§ Your instructions
Report every line of the records beneath this task that holds the string "page".

§ Data section
__________

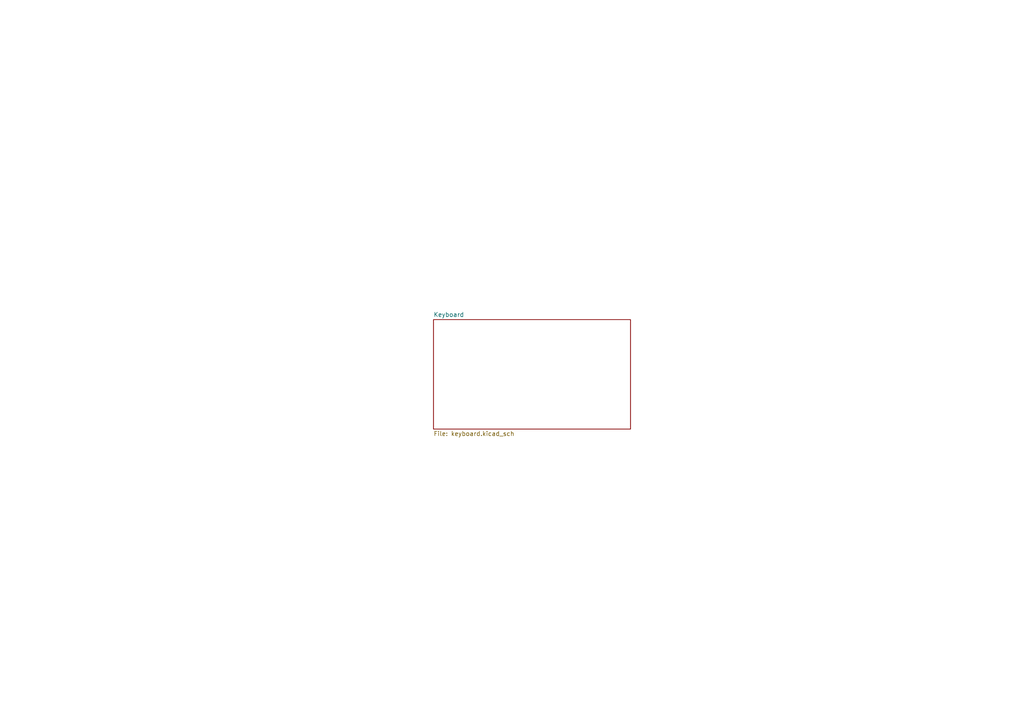
<source format=kicad_sch>
(kicad_sch (version 20211123) (generator eeschema)

  (uuid 6de8b922-75ab-426d-b031-f6a8fb5afbd4)

  (paper "A4")

  


  (sheet (at 125.73 92.71) (size 57.15 31.75) (fields_autoplaced)
    (stroke (width 0.1524) (type solid) (color 0 0 0 0))
    (fill (color 0 0 0 0.0000))
    (uuid 2c2ae168-07bb-4d27-9d98-1a1b7c46cec2)
    (property "Sheet name" "Keyboard" (id 0) (at 125.73 91.9984 0)
      (effects (font (size 1.27 1.27)) (justify left bottom))
    )
    (property "Sheet file" "keyboard.kicad_sch" (id 1) (at 125.73 125.0446 0)
      (effects (font (size 1.27 1.27)) (justify left top))
    )
  )

  (sheet_instances
    (path "/" (page "1"))
    (path "/2c2ae168-07bb-4d27-9d98-1a1b7c46cec2" (page "2"))
  )

  (symbol_instances
    (path "/2c2ae168-07bb-4d27-9d98-1a1b7c46cec2/02b34ad7-e007-4ecb-b3bd-46f5aace976c"
      (reference "#PWR?") (unit 1) (value "GND") (footprint "")
    )
    (path "/2c2ae168-07bb-4d27-9d98-1a1b7c46cec2/3e993d48-947f-42cc-9848-9785b6ecb0ff"
      (reference "#PWR?") (unit 1) (value "GND") (footprint "")
    )
    (path "/2c2ae168-07bb-4d27-9d98-1a1b7c46cec2/46e8132f-2972-40c4-837b-69ab9569200f"
      (reference "#PWR?") (unit 1) (value "GND") (footprint "")
    )
    (path "/2c2ae168-07bb-4d27-9d98-1a1b7c46cec2/6d417c6b-4471-416e-9029-89d65b83fd95"
      (reference "#PWR?") (unit 1) (value "+3.3V") (footprint "")
    )
    (path "/2c2ae168-07bb-4d27-9d98-1a1b7c46cec2/766d1efe-918c-4ea1-b306-5c3e3569e69c"
      (reference "#PWR?") (unit 1) (value "+3.3V") (footprint "")
    )
    (path "/2c2ae168-07bb-4d27-9d98-1a1b7c46cec2/cb7199ea-5578-468f-bc08-190a2e1e04ff"
      (reference "#PWR?") (unit 1) (value "GND") (footprint "")
    )
    (path "/2c2ae168-07bb-4d27-9d98-1a1b7c46cec2/d987061e-726c-4c91-adeb-85df79f06470"
      (reference "C?") (unit 1) (value "27p") (footprint "")
    )
    (path "/2c2ae168-07bb-4d27-9d98-1a1b7c46cec2/fdd628b4-edba-4c38-ba5f-4e4005128b35"
      (reference "C?") (unit 1) (value "27p") (footprint "")
    )
    (path "/2c2ae168-07bb-4d27-9d98-1a1b7c46cec2/65a244f3-d004-4050-83bb-680344486994"
      (reference "D?") (unit 1) (value "1N4148") (footprint "Diode_THT:D_DO-35_SOD27_P7.62mm_Horizontal")
    )
    (path "/2c2ae168-07bb-4d27-9d98-1a1b7c46cec2/4a98ba3c-2195-420f-b604-138f9665c806"
      (reference "R?") (unit 1) (value "R1K") (footprint "")
    )
    (path "/2c2ae168-07bb-4d27-9d98-1a1b7c46cec2/ee239c3c-b028-4ce4-9c15-578597599781"
      (reference "R?") (unit 1) (value "R100k") (footprint "")
    )
    (path "/2c2ae168-07bb-4d27-9d98-1a1b7c46cec2/01ea0ab6-e86f-4846-b405-76ae49dac9bd"
      (reference "SW?") (unit 1) (value " ") (footprint "")
    )
    (path "/2c2ae168-07bb-4d27-9d98-1a1b7c46cec2/02979f13-2f93-4fdf-82e9-fb4776c2e400"
      (reference "SW?") (unit 1) (value " ") (footprint "")
    )
    (path "/2c2ae168-07bb-4d27-9d98-1a1b7c46cec2/058b4270-327b-4fea-a6f4-518daffdf7d4"
      (reference "SW?") (unit 1) (value " ") (footprint "")
    )
    (path "/2c2ae168-07bb-4d27-9d98-1a1b7c46cec2/0873ed1e-d9c0-4d0c-9a63-b5fa8ecef5ff"
      (reference "SW?") (unit 1) (value " ") (footprint "")
    )
    (path "/2c2ae168-07bb-4d27-9d98-1a1b7c46cec2/0a793e81-be9f-452c-b7cc-3928efce64f6"
      (reference "SW?") (unit 1) (value " ") (footprint "")
    )
    (path "/2c2ae168-07bb-4d27-9d98-1a1b7c46cec2/111bb5e8-afeb-4407-936a-4fd3fd2934ff"
      (reference "SW?") (unit 1) (value " ") (footprint "")
    )
    (path "/2c2ae168-07bb-4d27-9d98-1a1b7c46cec2/199666e6-96e5-4d8f-a9b9-e026e0e0cf0c"
      (reference "SW?") (unit 1) (value " ") (footprint "")
    )
    (path "/2c2ae168-07bb-4d27-9d98-1a1b7c46cec2/1ace80a1-d399-49d7-808e-8d1747e14c5d"
      (reference "SW?") (unit 1) (value " ") (footprint "")
    )
    (path "/2c2ae168-07bb-4d27-9d98-1a1b7c46cec2/1c747569-f976-427e-b918-11bac1c8c277"
      (reference "SW?") (unit 1) (value " ") (footprint "")
    )
    (path "/2c2ae168-07bb-4d27-9d98-1a1b7c46cec2/1d6740c0-2205-4e39-83e1-0163622217c5"
      (reference "SW?") (unit 1) (value " ") (footprint "")
    )
    (path "/2c2ae168-07bb-4d27-9d98-1a1b7c46cec2/1db7911d-f770-4e43-946e-e10660987f1b"
      (reference "SW?") (unit 1) (value " ") (footprint "")
    )
    (path "/2c2ae168-07bb-4d27-9d98-1a1b7c46cec2/1e267893-50cb-4d89-ae63-4d60999796a7"
      (reference "SW?") (unit 1) (value " ") (footprint "")
    )
    (path "/2c2ae168-07bb-4d27-9d98-1a1b7c46cec2/1edd9284-ea5f-4450-b2aa-07c52464be17"
      (reference "SW?") (unit 1) (value " ") (footprint "")
    )
    (path "/2c2ae168-07bb-4d27-9d98-1a1b7c46cec2/1f68a0ab-1b46-463f-9bc8-ab26037d8968"
      (reference "SW?") (unit 1) (value " ") (footprint "")
    )
    (path "/2c2ae168-07bb-4d27-9d98-1a1b7c46cec2/23bd5ebf-5d6f-4555-96d3-a3cebab1a207"
      (reference "SW?") (unit 1) (value " ") (footprint "")
    )
    (path "/2c2ae168-07bb-4d27-9d98-1a1b7c46cec2/278b44b4-518a-40b2-be96-ce11e015dda6"
      (reference "SW?") (unit 1) (value " ") (footprint "")
    )
    (path "/2c2ae168-07bb-4d27-9d98-1a1b7c46cec2/282a7fd1-2fdc-4a25-aa86-b38ed8b087c6"
      (reference "SW?") (unit 1) (value " ") (footprint "")
    )
    (path "/2c2ae168-07bb-4d27-9d98-1a1b7c46cec2/28ad9d87-4ca4-4bce-98d9-0f7f95df5041"
      (reference "SW?") (unit 1) (value " ") (footprint "")
    )
    (path "/2c2ae168-07bb-4d27-9d98-1a1b7c46cec2/309925bd-525d-4bed-8b8d-f2c2c7de6db4"
      (reference "SW?") (unit 1) (value " ") (footprint "")
    )
    (path "/2c2ae168-07bb-4d27-9d98-1a1b7c46cec2/34ea4e6b-9d0e-4763-acb0-fdfd785436c0"
      (reference "SW?") (unit 1) (value " ") (footprint "")
    )
    (path "/2c2ae168-07bb-4d27-9d98-1a1b7c46cec2/362c3279-976b-44b1-8c26-b32c60775881"
      (reference "SW?") (unit 1) (value " ") (footprint "")
    )
    (path "/2c2ae168-07bb-4d27-9d98-1a1b7c46cec2/370d9dba-6f6f-4315-8e6e-95911cae7d5a"
      (reference "SW?") (unit 1) (value " ") (footprint "")
    )
    (path "/2c2ae168-07bb-4d27-9d98-1a1b7c46cec2/382f09b9-c6dd-4c23-8081-8b6529111fe2"
      (reference "SW?") (unit 1) (value " ") (footprint "")
    )
    (path "/2c2ae168-07bb-4d27-9d98-1a1b7c46cec2/3a7a73fc-aed8-44b5-9697-357fe4a1418e"
      (reference "SW?") (unit 1) (value " ") (footprint "")
    )
    (path "/2c2ae168-07bb-4d27-9d98-1a1b7c46cec2/3e1c3bec-b2de-428a-a1a3-bd2e06636e19"
      (reference "SW?") (unit 1) (value " ") (footprint "")
    )
    (path "/2c2ae168-07bb-4d27-9d98-1a1b7c46cec2/4190997f-78e5-426a-bf2d-159dad10f03b"
      (reference "SW?") (unit 1) (value " ") (footprint "")
    )
    (path "/2c2ae168-07bb-4d27-9d98-1a1b7c46cec2/41bfc011-5d34-410b-ba1d-503f87816d21"
      (reference "SW?") (unit 1) (value " ") (footprint "")
    )
    (path "/2c2ae168-07bb-4d27-9d98-1a1b7c46cec2/43659e54-74e2-4cf5-bc79-f1ce5f59a1bb"
      (reference "SW?") (unit 1) (value " ") (footprint "")
    )
    (path "/2c2ae168-07bb-4d27-9d98-1a1b7c46cec2/44f2bcb9-4ea2-467a-ab38-999a6d97e6ac"
      (reference "SW?") (unit 1) (value " ") (footprint "")
    )
    (path "/2c2ae168-07bb-4d27-9d98-1a1b7c46cec2/4658fdfb-8fd6-4291-8529-5432313048b1"
      (reference "SW?") (unit 1) (value " ") (footprint "")
    )
    (path "/2c2ae168-07bb-4d27-9d98-1a1b7c46cec2/4e294190-fa09-43ad-91c5-408b72c67087"
      (reference "SW?") (unit 1) (value " ") (footprint "")
    )
    (path "/2c2ae168-07bb-4d27-9d98-1a1b7c46cec2/4f3dd075-fe89-48c4-8407-e2e203a3abc1"
      (reference "SW?") (unit 1) (value " ") (footprint "")
    )
    (path "/2c2ae168-07bb-4d27-9d98-1a1b7c46cec2/5138039d-dce3-48aa-b8c7-4fc290afc686"
      (reference "SW?") (unit 1) (value " ") (footprint "")
    )
    (path "/2c2ae168-07bb-4d27-9d98-1a1b7c46cec2/528e17c4-d794-4778-be3d-e9b388532232"
      (reference "SW?") (unit 1) (value " ") (footprint "")
    )
    (path "/2c2ae168-07bb-4d27-9d98-1a1b7c46cec2/553e2825-f343-4549-9190-83fbc58103eb"
      (reference "SW?") (unit 1) (value " ") (footprint "")
    )
    (path "/2c2ae168-07bb-4d27-9d98-1a1b7c46cec2/55ec5a88-003a-4291-8060-22056591fcd8"
      (reference "SW?") (unit 1) (value " ") (footprint "")
    )
    (path "/2c2ae168-07bb-4d27-9d98-1a1b7c46cec2/563d3085-4a64-4eb8-9ba7-3de0747e21fe"
      (reference "SW?") (unit 1) (value " ") (footprint "")
    )
    (path "/2c2ae168-07bb-4d27-9d98-1a1b7c46cec2/61d87e56-41ac-480f-98e1-e8775e6a08d1"
      (reference "SW?") (unit 1) (value " ") (footprint "")
    )
    (path "/2c2ae168-07bb-4d27-9d98-1a1b7c46cec2/6547660f-d0a0-4e56-a925-4be8b15ac5d4"
      (reference "SW?") (unit 1) (value " ") (footprint "")
    )
    (path "/2c2ae168-07bb-4d27-9d98-1a1b7c46cec2/666002ba-5c50-41c3-b974-2f633302e59d"
      (reference "SW?") (unit 1) (value " ") (footprint "")
    )
    (path "/2c2ae168-07bb-4d27-9d98-1a1b7c46cec2/6d848275-92c2-46bd-a62d-b8d514eec9ad"
      (reference "SW?") (unit 1) (value " ") (footprint "")
    )
    (path "/2c2ae168-07bb-4d27-9d98-1a1b7c46cec2/6de68f6c-3fc1-4d19-88ec-5ba741ad5a1c"
      (reference "SW?") (unit 1) (value " ") (footprint "")
    )
    (path "/2c2ae168-07bb-4d27-9d98-1a1b7c46cec2/755bf132-f987-478d-b802-79fd269d31ce"
      (reference "SW?") (unit 1) (value " ") (footprint "")
    )
    (path "/2c2ae168-07bb-4d27-9d98-1a1b7c46cec2/78f047c6-fa11-4a55-8381-d77cb530641f"
      (reference "SW?") (unit 1) (value " ") (footprint "")
    )
    (path "/2c2ae168-07bb-4d27-9d98-1a1b7c46cec2/7a77b985-6823-4bbd-8dc7-894734b98ebf"
      (reference "SW?") (unit 1) (value " ") (footprint "")
    )
    (path "/2c2ae168-07bb-4d27-9d98-1a1b7c46cec2/7d8cb2aa-d243-4058-b45b-c614769c590d"
      (reference "SW?") (unit 1) (value " ") (footprint "")
    )
    (path "/2c2ae168-07bb-4d27-9d98-1a1b7c46cec2/7db226c3-8897-4508-a7aa-b00adb1e52c3"
      (reference "SW?") (unit 1) (value " ") (footprint "")
    )
    (path "/2c2ae168-07bb-4d27-9d98-1a1b7c46cec2/7e9aad05-53d8-477e-ac49-f9b17a4bd153"
      (reference "SW?") (unit 1) (value " ") (footprint "")
    )
    (path "/2c2ae168-07bb-4d27-9d98-1a1b7c46cec2/83a77470-b0bd-4896-bf34-63d9ddb1ef90"
      (reference "SW?") (unit 1) (value " ") (footprint "")
    )
    (path "/2c2ae168-07bb-4d27-9d98-1a1b7c46cec2/86793751-2d76-4bd0-97a7-fcb44fcd49bd"
      (reference "SW?") (unit 1) (value " ") (footprint "")
    )
    (path "/2c2ae168-07bb-4d27-9d98-1a1b7c46cec2/869fb1b9-6674-4f0c-88cf-d774285780b6"
      (reference "SW?") (unit 1) (value " ") (footprint "")
    )
    (path "/2c2ae168-07bb-4d27-9d98-1a1b7c46cec2/88903e46-0c7f-47d2-b7ee-fadb4adeae46"
      (reference "SW?") (unit 1) (value " ") (footprint "")
    )
    (path "/2c2ae168-07bb-4d27-9d98-1a1b7c46cec2/8e289935-8a6f-40f7-9f66-e61efbdcb06c"
      (reference "SW?") (unit 1) (value " ") (footprint "")
    )
    (path "/2c2ae168-07bb-4d27-9d98-1a1b7c46cec2/93b48dab-55e1-4d36-b6f9-28441bd7d927"
      (reference "SW?") (unit 1) (value " ") (footprint "")
    )
    (path "/2c2ae168-07bb-4d27-9d98-1a1b7c46cec2/9894a439-1793-42e6-b681-df6dc46284de"
      (reference "SW?") (unit 1) (value " ") (footprint "")
    )
    (path "/2c2ae168-07bb-4d27-9d98-1a1b7c46cec2/9ed39604-da10-4c0f-a774-af0a5d29f72e"
      (reference "SW?") (unit 1) (value " ") (footprint "")
    )
    (path "/2c2ae168-07bb-4d27-9d98-1a1b7c46cec2/9f0b6d21-99d2-481c-ba2b-5876b349b725"
      (reference "SW?") (unit 1) (value " ") (footprint "")
    )
    (path "/2c2ae168-07bb-4d27-9d98-1a1b7c46cec2/a5c217c7-80eb-4d0b-b70e-807d70786d3b"
      (reference "SW?") (unit 1) (value " ") (footprint "")
    )
    (path "/2c2ae168-07bb-4d27-9d98-1a1b7c46cec2/a6a02517-9698-4196-8538-1ab6337e37da"
      (reference "SW?") (unit 1) (value " ") (footprint "")
    )
    (path "/2c2ae168-07bb-4d27-9d98-1a1b7c46cec2/a71afad9-90b5-493e-a3f3-11188b58467e"
      (reference "SW?") (unit 1) (value " ") (footprint "")
    )
    (path "/2c2ae168-07bb-4d27-9d98-1a1b7c46cec2/ab473ce7-1f95-4549-a773-f42c28c25745"
      (reference "SW?") (unit 1) (value " ") (footprint "")
    )
    (path "/2c2ae168-07bb-4d27-9d98-1a1b7c46cec2/acb32fbc-dc42-435a-a712-8db74375f19b"
      (reference "SW?") (unit 1) (value " ") (footprint "")
    )
    (path "/2c2ae168-07bb-4d27-9d98-1a1b7c46cec2/acfed71b-adc4-456a-a160-6552b48e86bb"
      (reference "SW?") (unit 1) (value " ") (footprint "")
    )
    (path "/2c2ae168-07bb-4d27-9d98-1a1b7c46cec2/ad8ca7ac-c2af-448e-af29-ded43a2623d5"
      (reference "SW?") (unit 1) (value " ") (footprint "")
    )
    (path "/2c2ae168-07bb-4d27-9d98-1a1b7c46cec2/b284cb9e-bfb7-4d8f-bd3f-86e1ba936b5a"
      (reference "SW?") (unit 1) (value " ") (footprint "")
    )
    (path "/2c2ae168-07bb-4d27-9d98-1a1b7c46cec2/b4578a6f-b9bc-4833-b404-2d57f8b88381"
      (reference "SW?") (unit 1) (value " ") (footprint "")
    )
    (path "/2c2ae168-07bb-4d27-9d98-1a1b7c46cec2/b5ef17e4-4d2b-4744-b553-379e6a3c0929"
      (reference "SW?") (unit 1) (value " ") (footprint "")
    )
    (path "/2c2ae168-07bb-4d27-9d98-1a1b7c46cec2/b81957a3-2922-4148-bc57-19692aaa72d2"
      (reference "SW?") (unit 1) (value " ") (footprint "")
    )
    (path "/2c2ae168-07bb-4d27-9d98-1a1b7c46cec2/be9b4837-0e32-44c3-ae3b-2a5bc7e47b20"
      (reference "SW?") (unit 1) (value " ") (footprint "")
    )
    (path "/2c2ae168-07bb-4d27-9d98-1a1b7c46cec2/c6b2c8d9-bb34-4502-a55a-d476a45165a7"
      (reference "SW?") (unit 1) (value " ") (footprint "")
    )
    (path "/2c2ae168-07bb-4d27-9d98-1a1b7c46cec2/c6da01c1-90be-4e74-ace7-bc9e3afcd734"
      (reference "SW?") (unit 1) (value " ") (footprint "")
    )
    (path "/2c2ae168-07bb-4d27-9d98-1a1b7c46cec2/c8f9035f-22bc-4078-bf74-bcb65e597854"
      (reference "SW?") (unit 1) (value " ") (footprint "")
    )
    (path "/2c2ae168-07bb-4d27-9d98-1a1b7c46cec2/c9c98a8a-ecbc-4a7e-a60a-f469a748658d"
      (reference "SW?") (unit 1) (value " ") (footprint "")
    )
    (path "/2c2ae168-07bb-4d27-9d98-1a1b7c46cec2/cea00c14-849d-4d4f-9c24-e617e3e07b9e"
      (reference "SW?") (unit 1) (value " ") (footprint "")
    )
    (path "/2c2ae168-07bb-4d27-9d98-1a1b7c46cec2/d879c1e7-951d-4730-bee5-f4bacb1d013d"
      (reference "SW?") (unit 1) (value " ") (footprint "")
    )
    (path "/2c2ae168-07bb-4d27-9d98-1a1b7c46cec2/d8845d96-6197-40d0-b232-dddf90c4a885"
      (reference "SW?") (unit 1) (value " ") (footprint "")
    )
    (path "/2c2ae168-07bb-4d27-9d98-1a1b7c46cec2/df279ce7-e04d-43a8-b171-926c2554d6ed"
      (reference "SW?") (unit 1) (value " ") (footprint "")
    )
    (path "/2c2ae168-07bb-4d27-9d98-1a1b7c46cec2/e21c691e-5941-44b5-9396-a25949b72ee6"
      (reference "SW?") (unit 1) (value " ") (footprint "")
    )
    (path "/2c2ae168-07bb-4d27-9d98-1a1b7c46cec2/e51c0f0d-0793-45d4-90b0-89f2e69fc535"
      (reference "SW?") (unit 1) (value " ") (footprint "")
    )
    (path "/2c2ae168-07bb-4d27-9d98-1a1b7c46cec2/ea8c3b38-bfe6-4ae4-95bb-e0b61163f0b0"
      (reference "SW?") (unit 1) (value " ") (footprint "")
    )
    (path "/2c2ae168-07bb-4d27-9d98-1a1b7c46cec2/edd18f96-668f-427f-8ed1-24a434576681"
      (reference "SW?") (unit 1) (value "SW_SPST") (footprint "")
    )
    (path "/2c2ae168-07bb-4d27-9d98-1a1b7c46cec2/ee8c7fbb-e428-4bf5-a952-2336f87348eb"
      (reference "SW?") (unit 1) (value " ") (footprint "")
    )
    (path "/2c2ae168-07bb-4d27-9d98-1a1b7c46cec2/eea9f7a1-08e8-4a03-8c75-4afaac2babf4"
      (reference "SW?") (unit 1) (value " ") (footprint "")
    )
    (path "/2c2ae168-07bb-4d27-9d98-1a1b7c46cec2/f5e3f1f3-41ab-4e90-886e-871468179998"
      (reference "SW?") (unit 1) (value " ") (footprint "")
    )
    (path "/2c2ae168-07bb-4d27-9d98-1a1b7c46cec2/f831f302-ad6b-48df-a38e-d40bfa6bc832"
      (reference "SW?") (unit 1) (value " ") (footprint "")
    )
    (path "/2c2ae168-07bb-4d27-9d98-1a1b7c46cec2/fb6b7d1d-e1a8-431b-8daa-ba5693ca98ee"
      (reference "SW?") (unit 1) (value " ") (footprint "")
    )
    (path "/2c2ae168-07bb-4d27-9d98-1a1b7c46cec2/ff569adc-c9e9-4b37-bf56-9ac72df2287c"
      (reference "SW?") (unit 1) (value " ") (footprint "")
    )
    (path "/2c2ae168-07bb-4d27-9d98-1a1b7c46cec2/487a1d4c-e54c-4a69-81a7-4c102393ae09"
      (reference "U?") (unit 1) (value "RP2040") (footprint "Package_DFN_QFN:QFN-56-1EP_7x7mm_P0.4mm_EP3.2x3.2mm")
    )
    (path "/2c2ae168-07bb-4d27-9d98-1a1b7c46cec2/775deb36-4c95-45e9-86d8-e3c1cb75fd8d"
      (reference "Y?") (unit 1) (value "ABLS-12.00MHZ-B4-T") (footprint "")
    )
  )
)

</source>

__________

§ Exercise solution
    (path "/" (page "1"))
    (path "/2c2ae168-07bb-4d27-9d98-1a1b7c46cec2" (page "2"))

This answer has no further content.